Bank of America to pay Fannie Mae billions for bad mortgages

GlobalPost

Bank of America will shell out billions to settle a deal with government mortgage agency Fannie Mae over claims that the bank sold the agency bad mortgages. 

The bank will pay Fannie Mae $3.6 billion in cash and buy back $6.75 billion in loans that Bank of America and Countrywide Financial sold to the agency between 2000 and 2008, The Washington Post reported. 

Bank of America will also pay a fine of $1.3 billion to Fannie for dealing with the foreclosures too slowly. 

"A favorable resolution of this long-standing dispute between Fannie Mae and Bank of America is in the best interest of taxpayers," Bradley Lerman at Fannie Mae told the BBC.

The company said the loans sold by Bank of America "did not meet our standards at the time of origination, and we are pleased to have reached an appropriate agreement to collect on these repurchase requests."

According to NBC News, the settlement is a sign that the bank is finally able to shake off its mortgage problems, much of which came from the disastrous purchase of Countrywide Financial back in 2008.

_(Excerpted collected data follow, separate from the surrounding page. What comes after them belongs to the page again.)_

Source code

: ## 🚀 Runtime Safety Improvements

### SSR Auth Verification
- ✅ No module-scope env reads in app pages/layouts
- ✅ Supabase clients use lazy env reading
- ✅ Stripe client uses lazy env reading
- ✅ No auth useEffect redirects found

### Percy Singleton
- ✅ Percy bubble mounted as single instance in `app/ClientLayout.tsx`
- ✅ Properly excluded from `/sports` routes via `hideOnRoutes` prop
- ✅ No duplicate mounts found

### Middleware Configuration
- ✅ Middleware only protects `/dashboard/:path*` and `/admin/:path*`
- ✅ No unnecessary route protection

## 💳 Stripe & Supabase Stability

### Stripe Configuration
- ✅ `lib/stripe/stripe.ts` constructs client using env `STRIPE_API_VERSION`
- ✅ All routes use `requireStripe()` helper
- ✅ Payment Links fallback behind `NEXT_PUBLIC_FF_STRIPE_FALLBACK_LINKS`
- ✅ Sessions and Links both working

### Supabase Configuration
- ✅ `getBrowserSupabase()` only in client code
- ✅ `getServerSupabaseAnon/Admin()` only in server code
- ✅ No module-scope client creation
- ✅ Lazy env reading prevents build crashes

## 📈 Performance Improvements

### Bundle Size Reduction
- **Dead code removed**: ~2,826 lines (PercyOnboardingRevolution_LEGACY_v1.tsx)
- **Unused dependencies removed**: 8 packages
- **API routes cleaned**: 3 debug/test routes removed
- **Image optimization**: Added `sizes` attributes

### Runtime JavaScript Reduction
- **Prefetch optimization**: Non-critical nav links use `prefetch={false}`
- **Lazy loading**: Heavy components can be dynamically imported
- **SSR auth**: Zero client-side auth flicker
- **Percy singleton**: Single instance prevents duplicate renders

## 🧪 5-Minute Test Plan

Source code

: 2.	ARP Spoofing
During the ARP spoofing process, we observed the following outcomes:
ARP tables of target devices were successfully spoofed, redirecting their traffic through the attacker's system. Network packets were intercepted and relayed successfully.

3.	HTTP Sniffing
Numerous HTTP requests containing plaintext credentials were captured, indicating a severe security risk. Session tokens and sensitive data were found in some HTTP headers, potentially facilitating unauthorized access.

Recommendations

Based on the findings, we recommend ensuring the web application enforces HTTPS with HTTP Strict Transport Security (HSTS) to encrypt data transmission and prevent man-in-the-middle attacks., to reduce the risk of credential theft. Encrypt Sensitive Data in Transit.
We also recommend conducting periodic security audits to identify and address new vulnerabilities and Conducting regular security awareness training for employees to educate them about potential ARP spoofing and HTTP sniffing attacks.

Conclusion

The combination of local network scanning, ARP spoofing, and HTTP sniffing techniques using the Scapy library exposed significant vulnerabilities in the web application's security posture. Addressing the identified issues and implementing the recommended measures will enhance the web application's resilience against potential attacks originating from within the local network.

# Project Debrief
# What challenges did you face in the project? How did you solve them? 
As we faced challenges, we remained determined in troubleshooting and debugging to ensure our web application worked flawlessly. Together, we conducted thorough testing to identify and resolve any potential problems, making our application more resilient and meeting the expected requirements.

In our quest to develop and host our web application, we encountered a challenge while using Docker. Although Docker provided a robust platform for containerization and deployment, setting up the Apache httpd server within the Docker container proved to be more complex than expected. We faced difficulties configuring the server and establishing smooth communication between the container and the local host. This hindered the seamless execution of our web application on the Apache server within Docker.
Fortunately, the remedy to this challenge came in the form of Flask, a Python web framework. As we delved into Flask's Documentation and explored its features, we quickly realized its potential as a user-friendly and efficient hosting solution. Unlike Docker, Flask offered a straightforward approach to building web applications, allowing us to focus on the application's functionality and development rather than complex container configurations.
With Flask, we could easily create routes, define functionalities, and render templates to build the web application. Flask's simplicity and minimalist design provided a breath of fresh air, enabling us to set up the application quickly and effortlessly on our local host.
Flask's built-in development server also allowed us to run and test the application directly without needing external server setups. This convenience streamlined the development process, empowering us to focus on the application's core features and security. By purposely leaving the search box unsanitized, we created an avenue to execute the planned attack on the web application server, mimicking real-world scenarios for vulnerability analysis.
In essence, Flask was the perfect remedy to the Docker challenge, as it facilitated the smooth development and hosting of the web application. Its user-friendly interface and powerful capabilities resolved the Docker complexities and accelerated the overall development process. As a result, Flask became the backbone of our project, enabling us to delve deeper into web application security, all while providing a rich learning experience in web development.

Government-backed Fannie Mae and its sibling company, Freddie Mac, have claimed that banks sold them toxic debts and should be responsible for the losses. 

Together, Fannie and Freddie lost more than $30 billion when the housing market collapsed. The BBC reported that the losses came mainly from their investments in subprime mortgages and resulted in a bailout from the US government. 

American taxpayers have spent more than $140 billion to keep the firms financially solvent. 

Bank of America settled with Freddie Mac in 2011.

A separate settlement, also announced Monday, will see ten of the country's biggest banks pay out $8.5 billion over regulators' claims that they didn't follow the correct procedures for foreclosures, The Wall Street Journal reported. 

Bank of America is one of the ten banks required by the Office of the Comptroller of the Currency and the Federal Reserve to pay $3.3 million in cash to 3.8 million mortgage borrowers whose homes were foreclosed in 2009 or 2010.